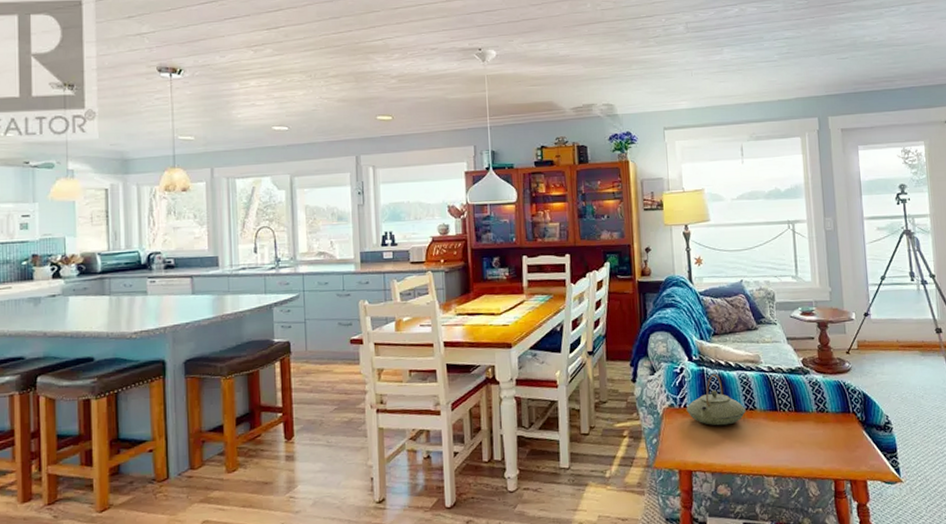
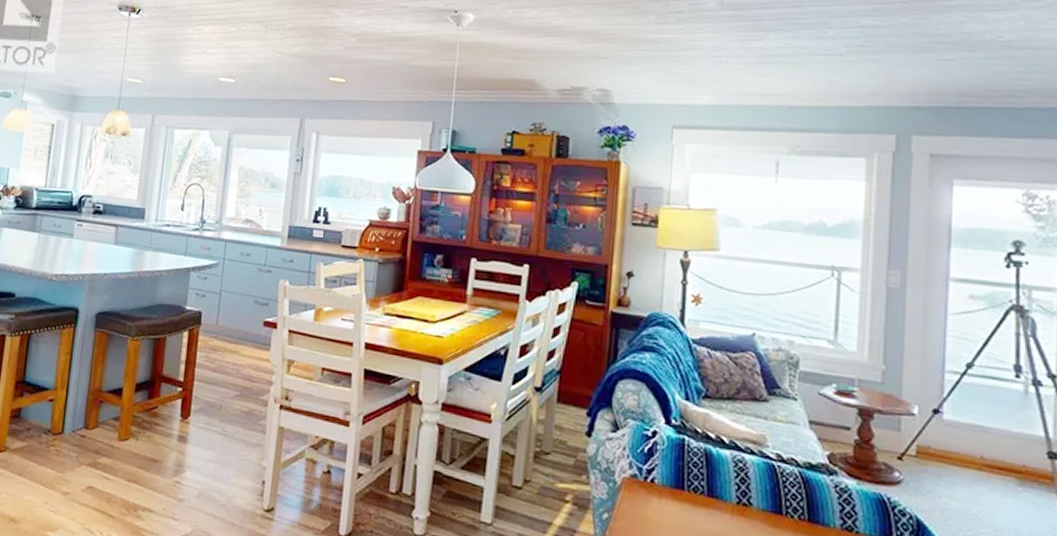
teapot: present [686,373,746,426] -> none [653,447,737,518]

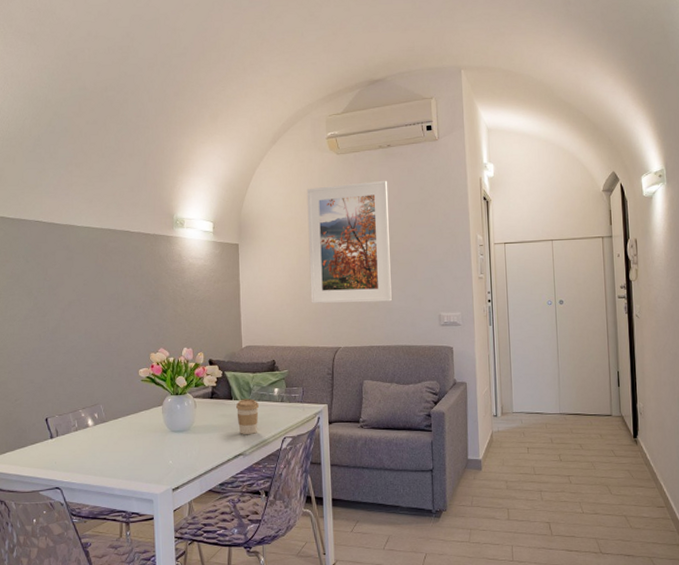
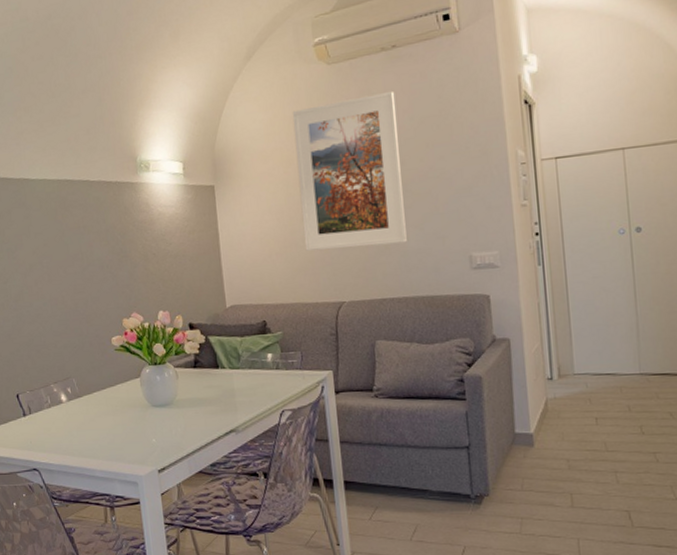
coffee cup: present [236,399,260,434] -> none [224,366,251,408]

* * *

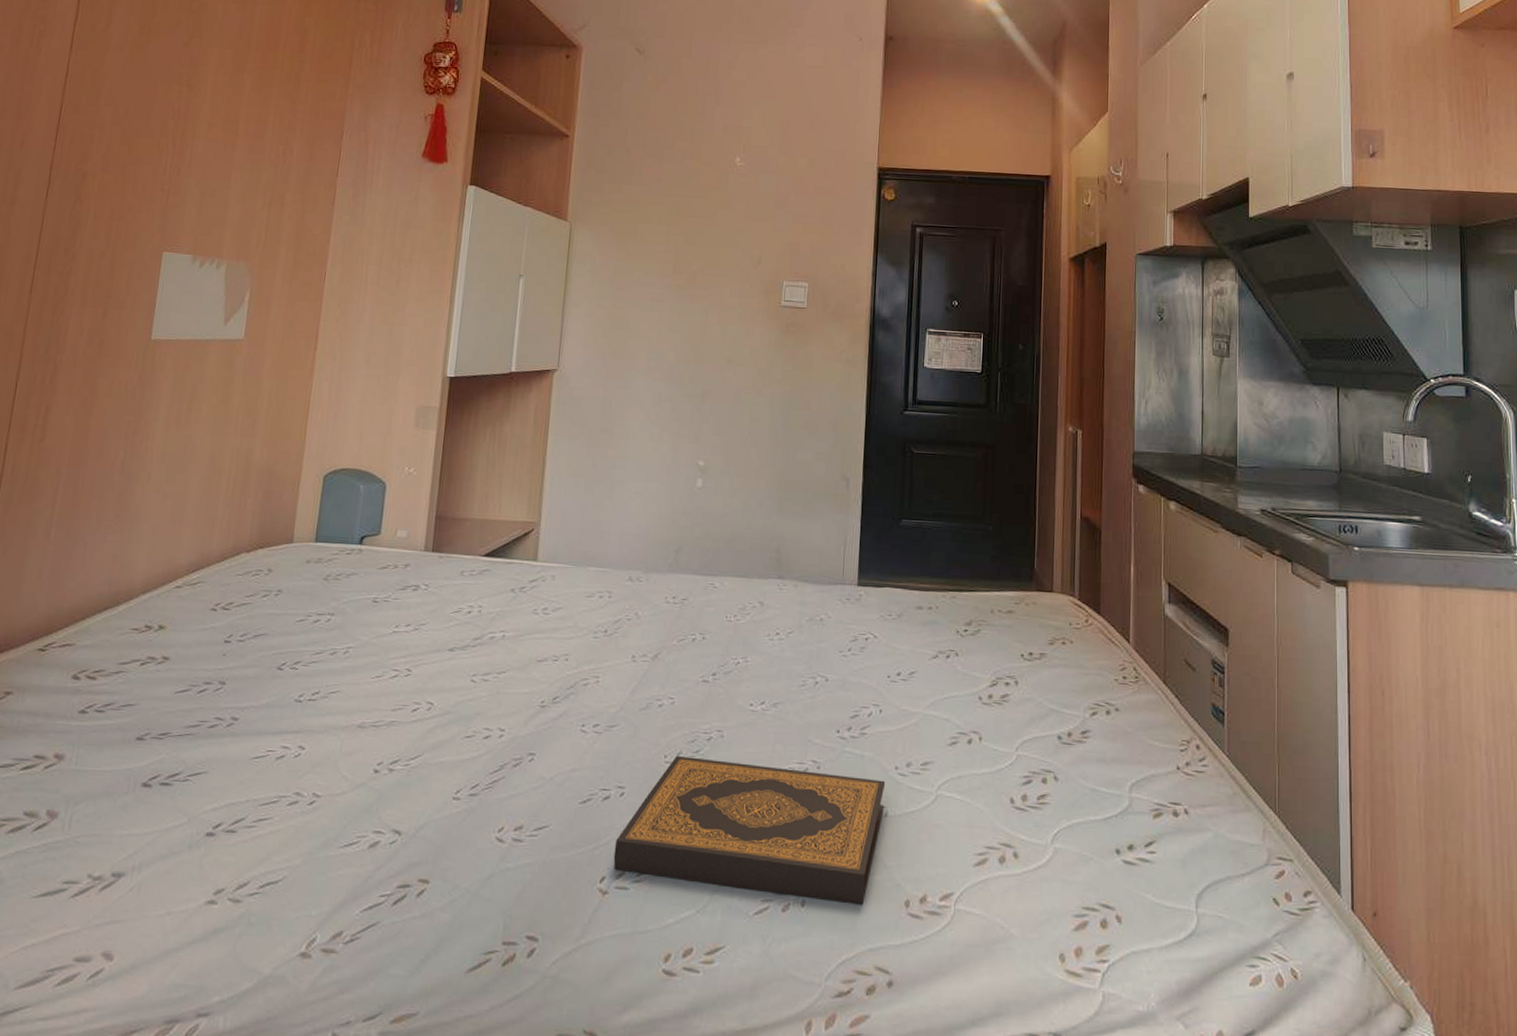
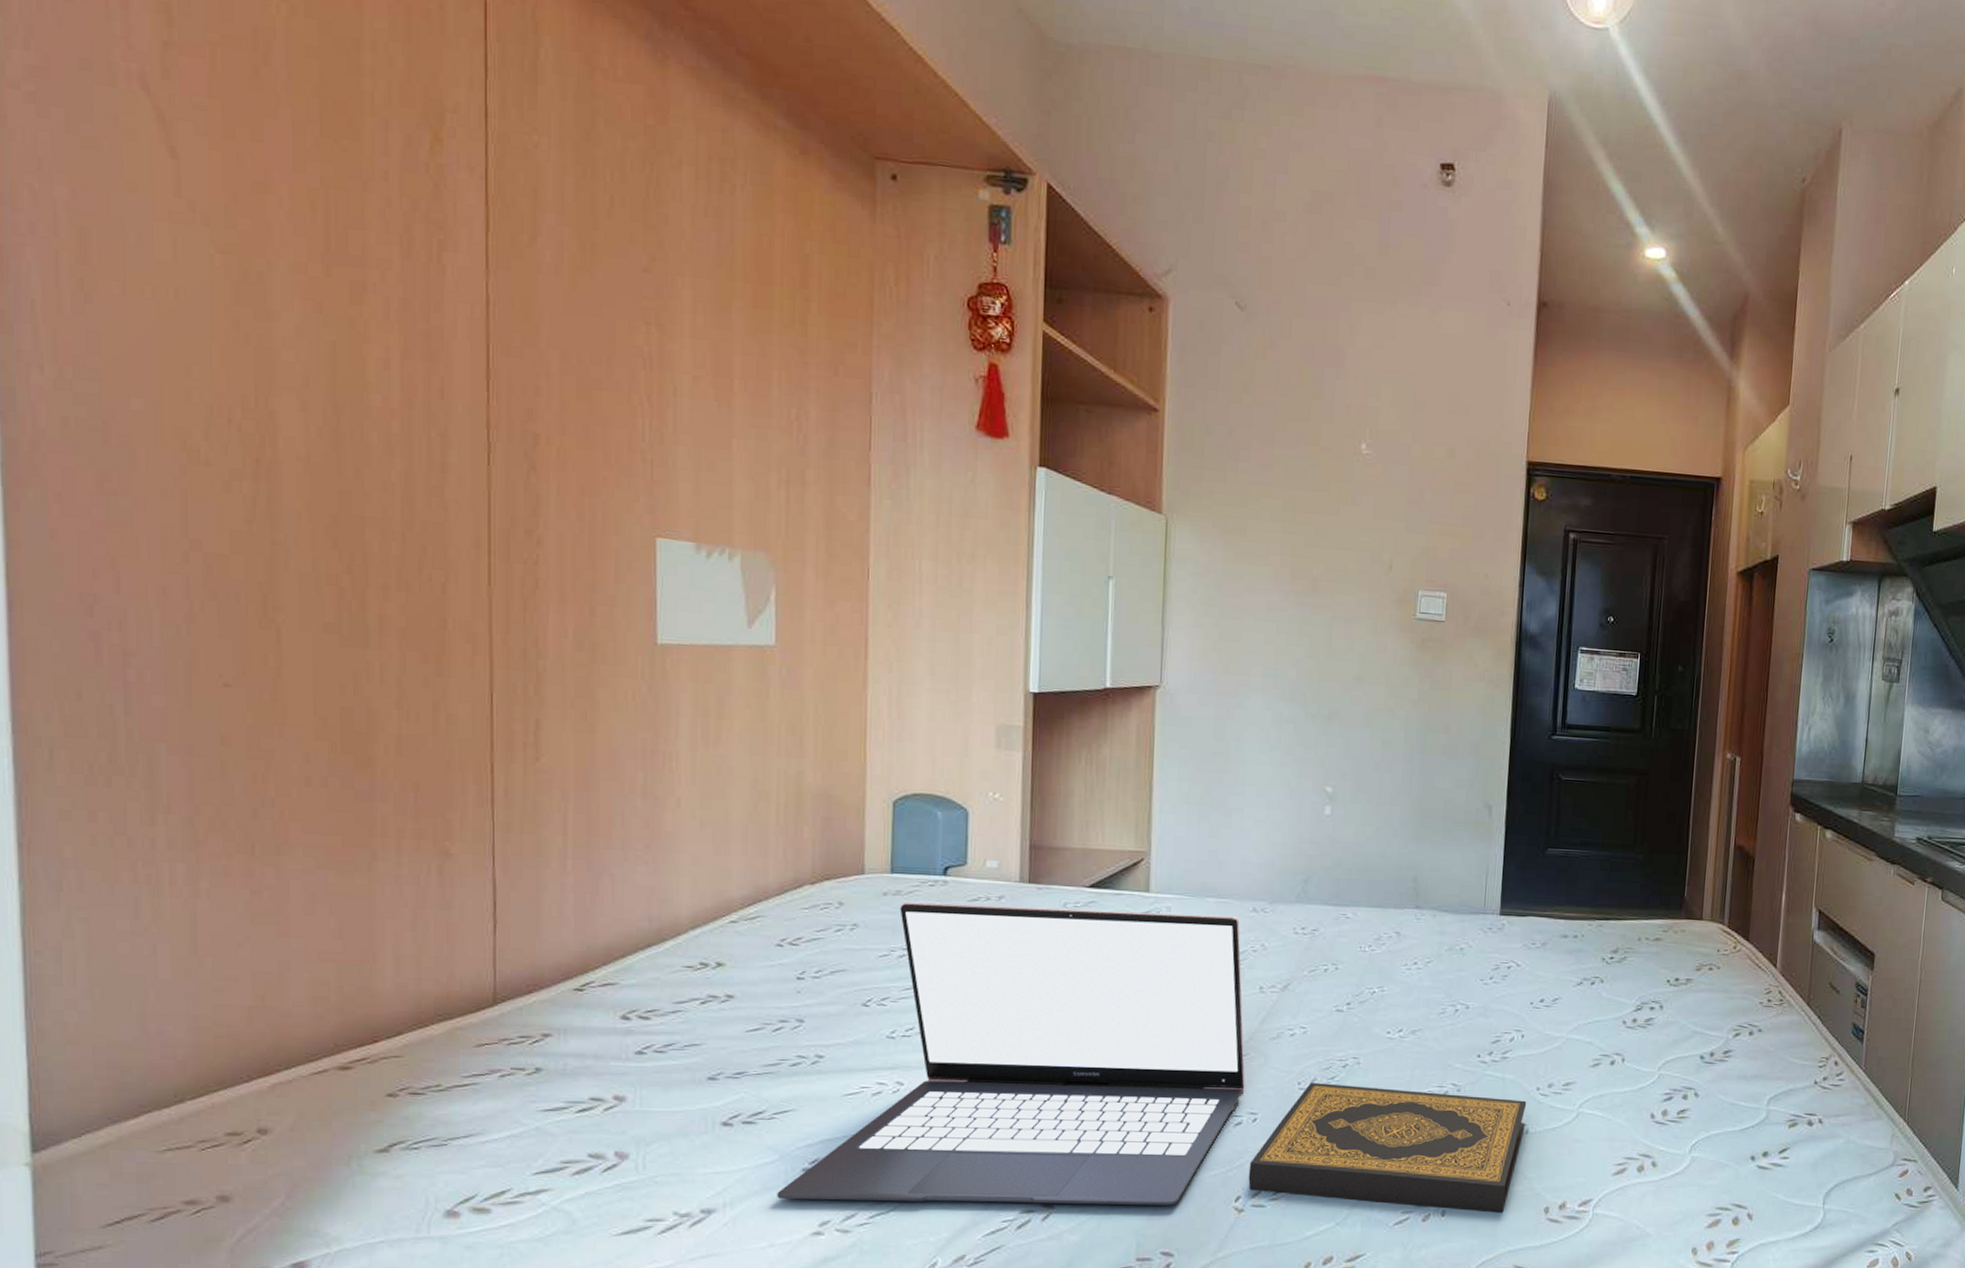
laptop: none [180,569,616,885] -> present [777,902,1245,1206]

* * *

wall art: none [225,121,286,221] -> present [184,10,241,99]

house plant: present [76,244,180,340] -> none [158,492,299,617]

■ Task item
In the listing above, locate the line containing "wall art: none" and the line containing "house plant: present". Extract those two lines and every line between them, exactly as written, and only those.

■ Result of the exercise
wall art: none [225,121,286,221] -> present [184,10,241,99]

house plant: present [76,244,180,340] -> none [158,492,299,617]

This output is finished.